Yes. Would the current thinking that a professor MUST be a content expert transmitting content be limiting to some extent?
The reasons why Sebastian Thrun, Daphne Koller, Andrew Ng, and Agnant Agarwal have been so successful in launching and organising xMOOCs (based on what they have done in transforming online courses into xMOOCs) are based on some major factors: Being innovative, being good in taking risks and opportunities, being an expert in the area, and being able to convince and influence themselves, people around them who are decision makers, and the Venture Capitalists to join in the MOOCs. This is not about teaching only, and not facilitation for sure. There are lots of great professors who could teach (based on their teaching performance, or lecture to a huge audience), but not too many could change the world, within a short space of time.

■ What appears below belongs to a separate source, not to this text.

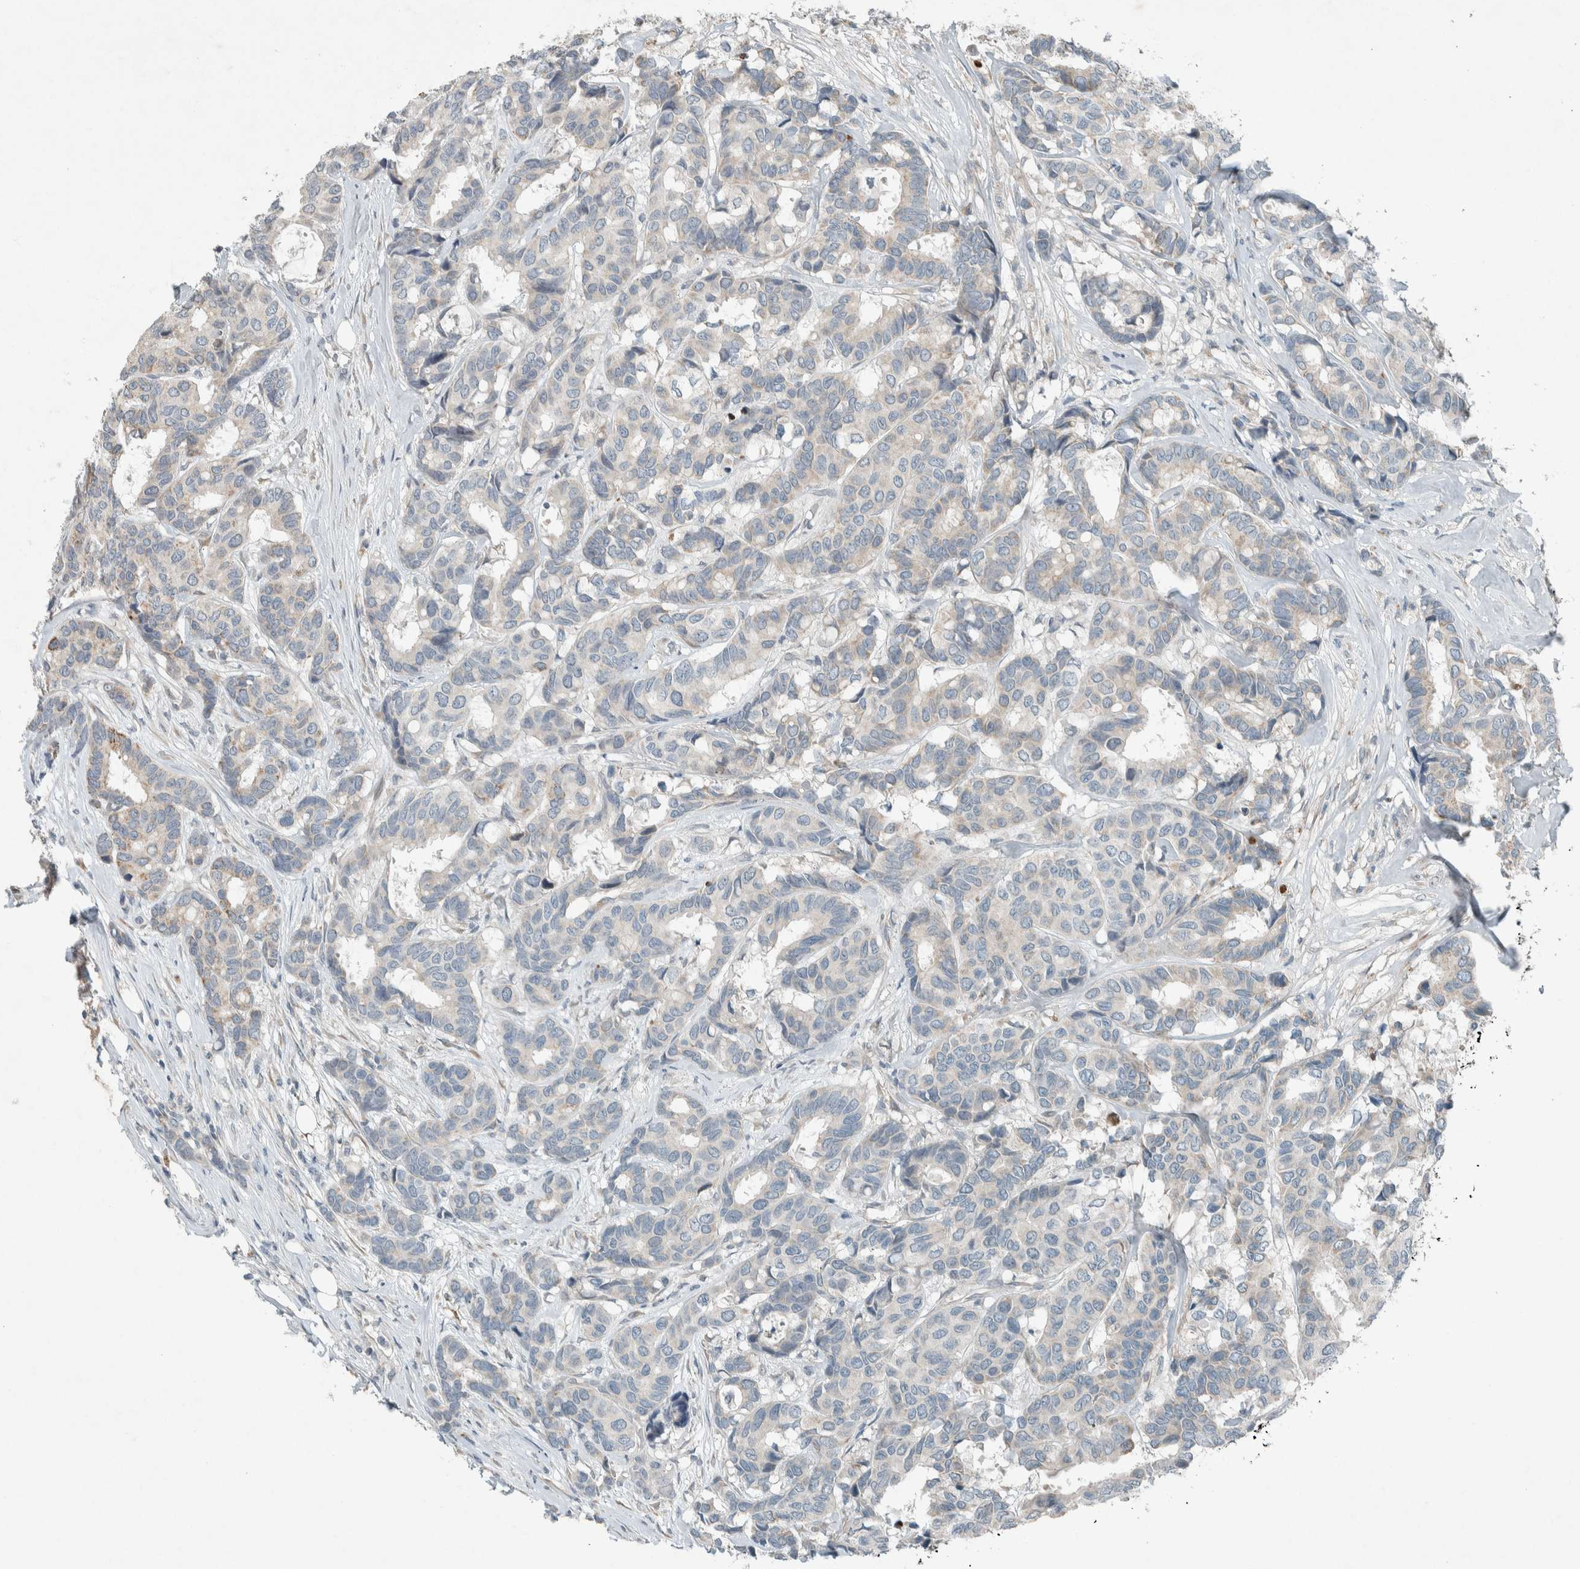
{"staining": {"intensity": "weak", "quantity": "<25%", "location": "cytoplasmic/membranous"}, "tissue": "breast cancer", "cell_type": "Tumor cells", "image_type": "cancer", "snomed": [{"axis": "morphology", "description": "Duct carcinoma"}, {"axis": "topography", "description": "Breast"}], "caption": "High power microscopy image of an immunohistochemistry (IHC) photomicrograph of intraductal carcinoma (breast), revealing no significant positivity in tumor cells.", "gene": "CERCAM", "patient": {"sex": "female", "age": 87}}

I am trying to highlight these in order to point out similar wonderful things that have been done by the cMOOCs pioneers: David Wiley, Alec Courus, George Siemens, Stephen Downes, and Dave Cormier, who have in various ways also transformed the world of education in looking into more deeply how people are learning through different learning models (Social Constructivism, Connectivism, Networked Learning etc.). Most of the educators and professors would be working endlessly in the MOOCs (c or x MOOCs) to make MOOCs a better learning platform, hoping that this would turn out to be a better learning experience for their learners and themselves, that is my assumption. Are there many others who would like to exploit these opportunities for making money, profits, as Venture Capitals? Are there many others who would like to conduct further researches and make the knowledge and learning known about MOOCs be spread across the world? So, would we wonder what the role of these people are?